А в данном случае — недостойно вдвойне.

— Заройте его обратно, — бросил поэт, и, пока дэвы усердно трудились, заново погребая мертвеца, едва слышно шептал слова молитвы.

— Кто это был? — решился нарушить скорбное молчание Гургин, когда они наконец продолжили путь. — Кто это был, мой шах? Знакомый? Друг? Земляк?

— Я, — просто ответил Абу-т-Тайиб.

И зашагал быстрее.

…где бессильны все старанья на пороге умиранья,
и последней филигранью отзовется мир за гранью;
где скала взамен айвана, и шакал взамен дивана,
где погибель пахлавану — там пути к Мазандерану.
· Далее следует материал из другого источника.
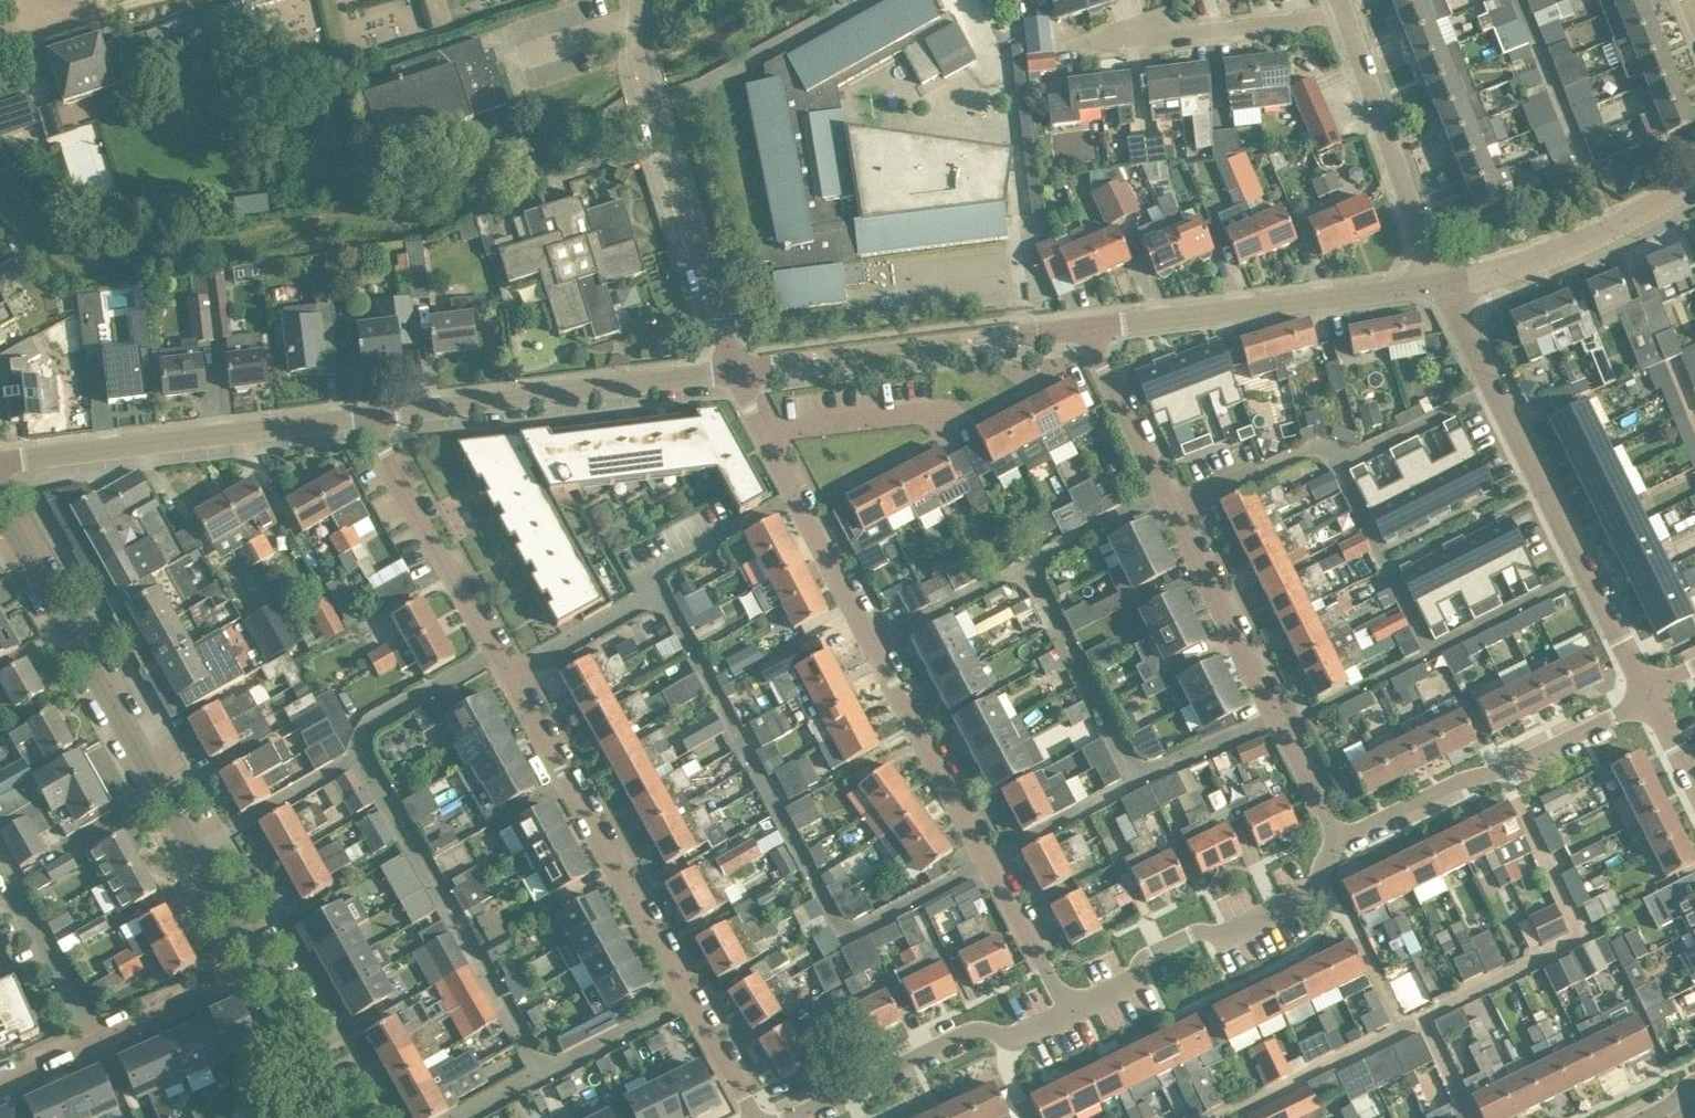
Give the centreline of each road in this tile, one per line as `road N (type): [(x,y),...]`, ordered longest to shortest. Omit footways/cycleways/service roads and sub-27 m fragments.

Как и обещал Дэв, они шли путями неисповедимыми, пока солнце не перевалило за полдень. Впрочем, Абу-т-Тайиб теперь ни в чем не был уверен — ни во времени суток, ни в солнце, мерявшем горбатый небосвод заячьей скидкой, подло нарушая заведенный Аллахом порядок. Да что там солнце, время, минуты и часы?! — пожалуй, сейчас поэт вообще затруднился бы ответить, какой ныне стоит на дворе век от бегства пророка Мухаммада (да благословит его Аллах и приветствует!). И на каком дворе? Кабирском? Дар-ас-Саламском? Медногородском? Мазандеранском? Или еще каком…

После встречи с собственным трупом, мирно спавшим в песках пустыни, что-то сдвинулось в голове поэта, и он сомневался во всем на свете — одновременно будучи готовым поверить во что угодно. Что он находится в раю. Или в аду. Или в стране джиннов. Или перенесся в эпоху легендарной джахилийи.